Философ К. Г. Юнг, рассуждая о Меркурии и Христе, писал следующее: «Медленно и нерешительно, словно во сне, столетия интроспективных раздумий выкристаллизовали фигуру Меркурия, создав тем самым символ, который по всем правилам психологической науки связывается с образом Христа компенсаторным отношением. Он не призван занять его место; и он ему не тождествен, иначе действительно мог бы его заменить. Своим существованием он обязан закону комплементарности, а его цель – посредством тончайшей компенсаторной настройки на образ Христа перекинуть мостик над бездной, разделяющей два душевных мира. Тот факт, что в “Фаусте” компенсаторной фигурой предстает не хитроумный посланец богов, которого мы почти должны были бы ожидать в этой роли, учитывая известное предрасположение автора к античности, но некий familiaris, поднявшийся из выгребных ям средневекового колдовства, как показывает само его имя (“Мефистофель” – от mephitis, “вредное испарение” (лат.)),– факт этот доказывает, если он вообще может что-либо доказать, закоренелую “христианскость” гетевского сознания. Христианскому сознанию темный “другой” всегда и повсюду видится дьяволом. Как показано выше, Меркурий избегает опасности сделаться объектом этого предубеждения – но лишь на волосок, и избегает он ее благодаря тому обстоятельству, что почитает недостойной себя оппозицию a tout prix. Магия его имени позволяет ему, вопреки всей его двойственности и двусмысленности, удерживаться вне раскола, ибо как античный языческий бог он сохраняет еще природную неразделенность, которой не в силах повредить никакие логические или моральные противоречия. Это придает ему неуязвимость и неразложимость – как раз те качества, в которых столь настоятельно нуждается человек, чтобы исцелить раскол внутри себя самого».
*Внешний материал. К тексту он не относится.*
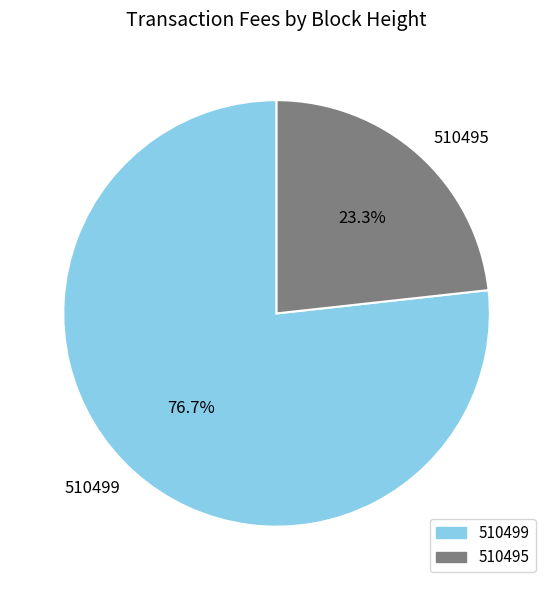

How many segments does this pie chart have?

2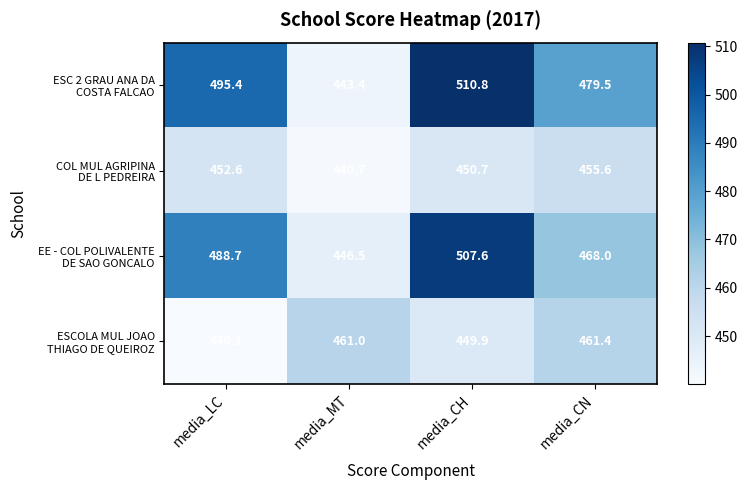

What is the difference between the highest and lowest values at media_CH?

60.9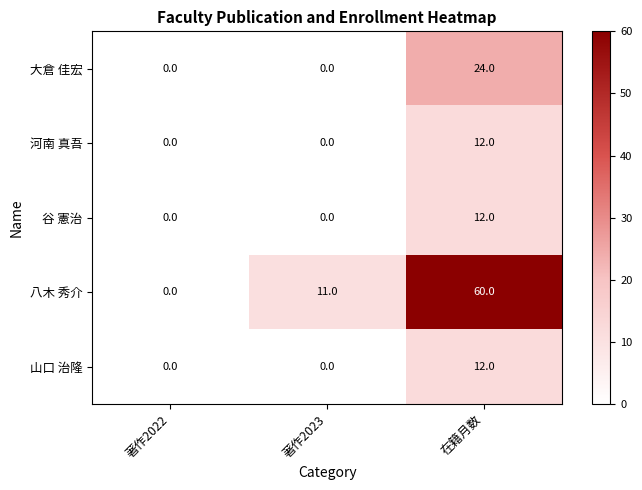

What is the difference between the maximum and minimum values in the 八木 秀介 series?

60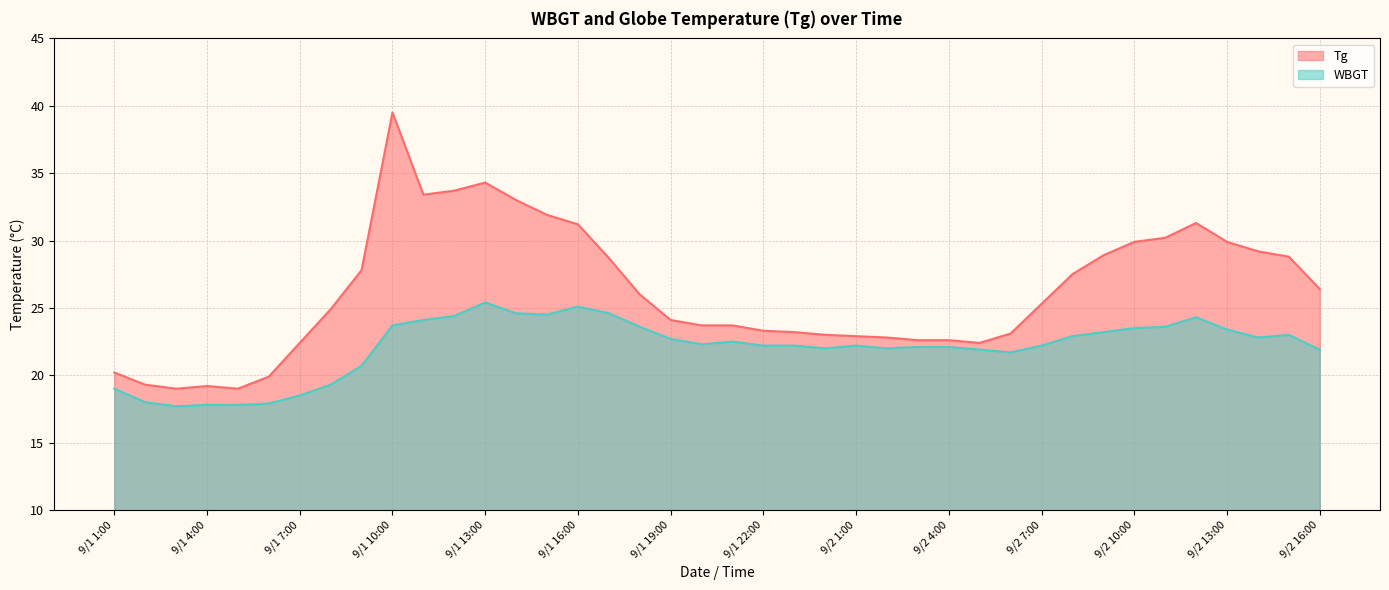

What is the label of the 23rd point from the left?

9/1 23:00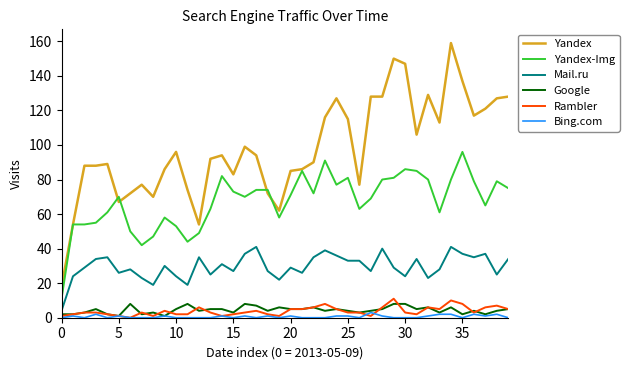

What is the minimum value for Yandex-Img?

11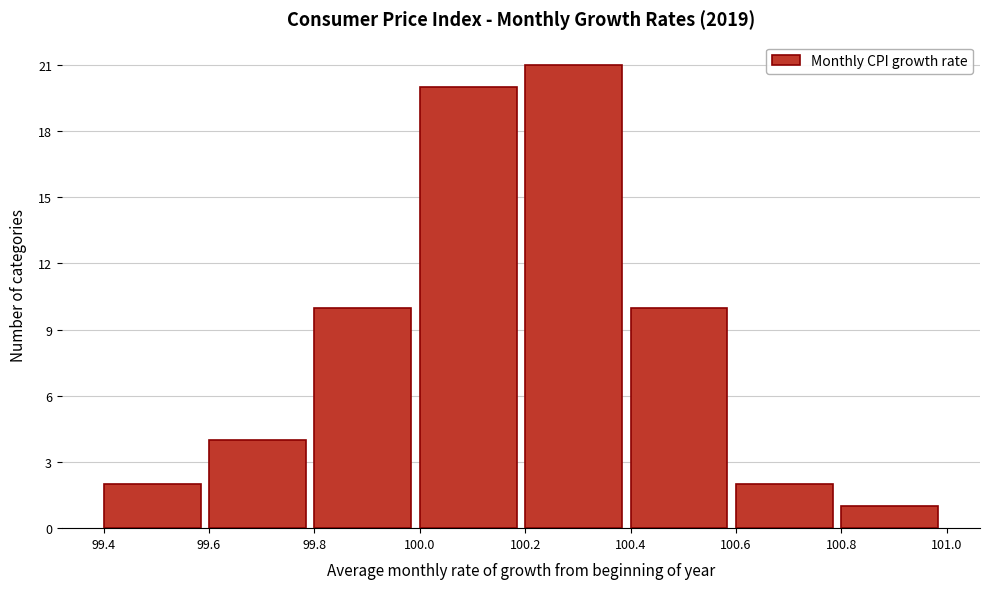

Which range on the x-axis has the tallest bar?

100.2 to 100.4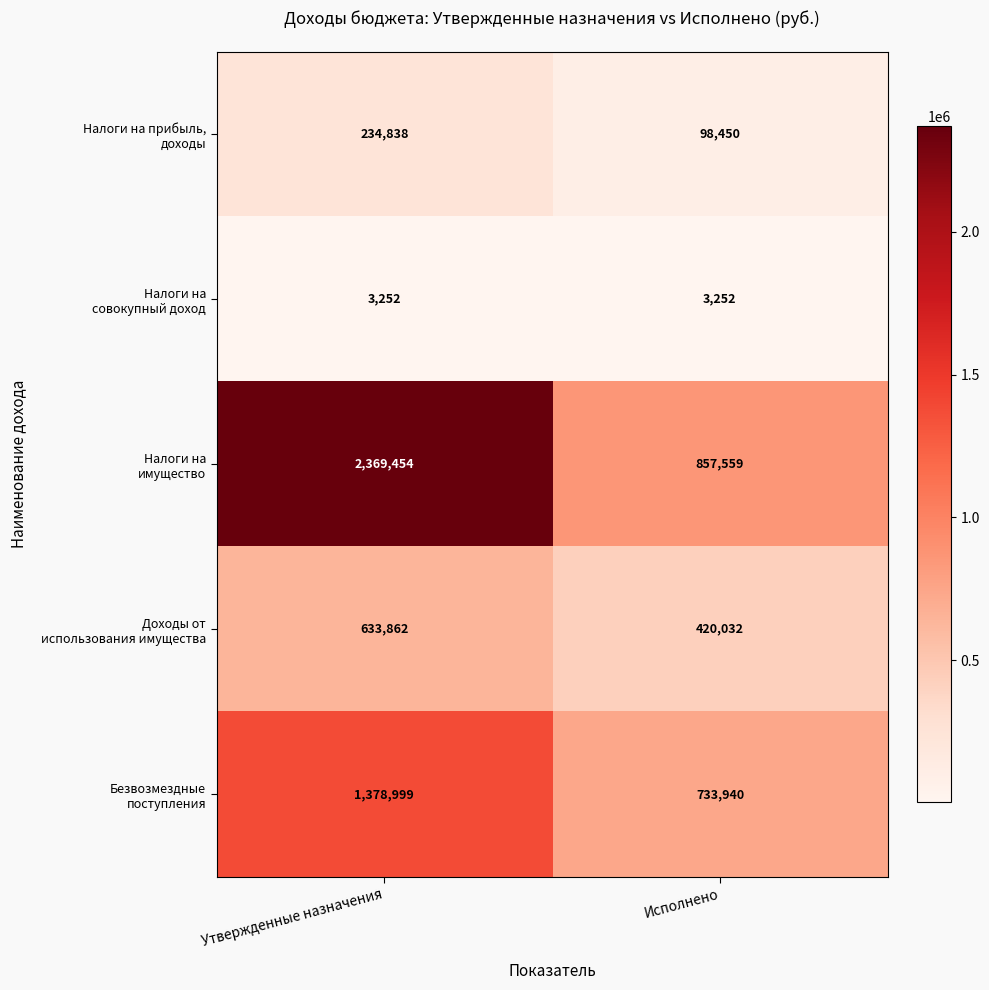

What is the smallest value displayed?

3252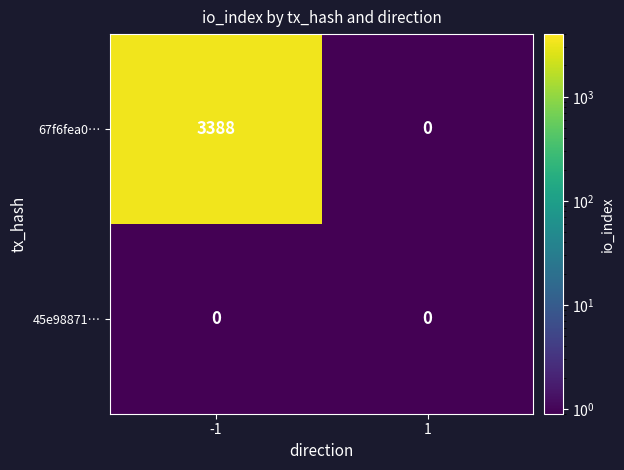

At how many categories does at least one series exceed 3375?

1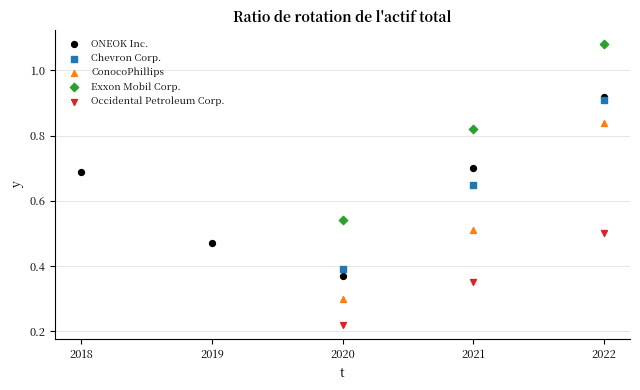

What are all the series names shown in the legend?

ONEOK Inc., Chevron Corp., ConocoPhillips, Exxon Mobil Corp., Occidental Petroleum Corp.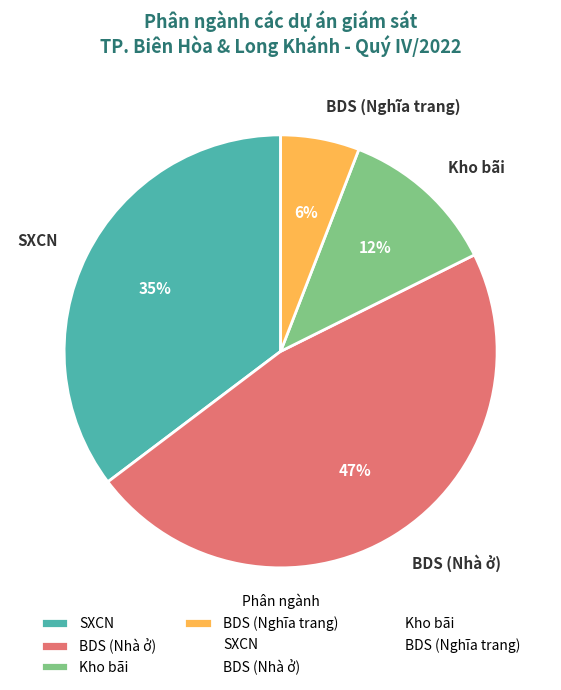

Between Kho bãi and BDS (Nghĩa trang), which is larger?

Kho bãi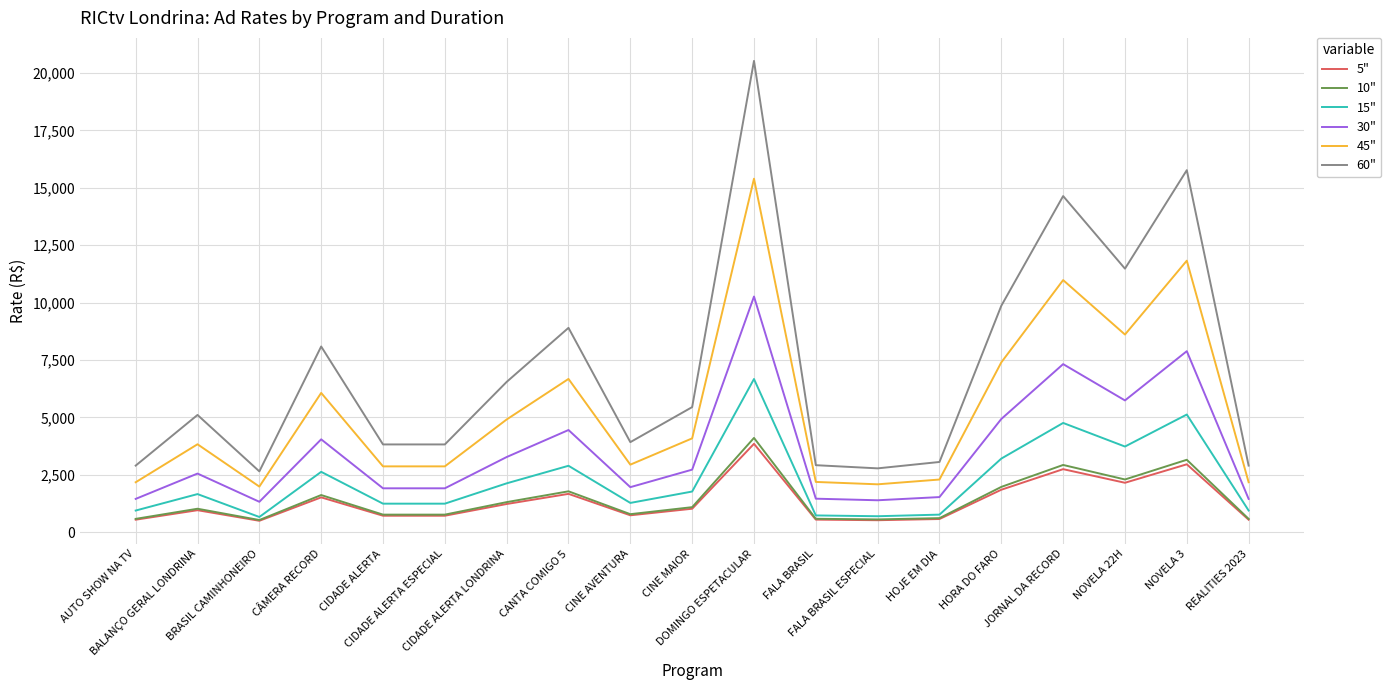

Is it true that 5" equals 3849.0 at DOMINGO ESPETACULAR?

True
И, продолжая это сопоставление, ученый делает вывод об
Мифология античности, алхимия средневековья, ренессансный герметизм, тайны масонства, метафоричность философии ХХ века каждый раз по-новому раскрывают нам образность Гермеса-Меркурия. Но интересно рассмотреть не только европейское переосмысление Гермеса и герметизма, но и российское…
1.4. Гермес (Меркурий) и его атрибуты в русской культуре
Как в античности есть свой языческий бог Меркурий, так и в православии есть свой святой Меркурий.25
Заметим, что христианский святой не является преемником античного бога.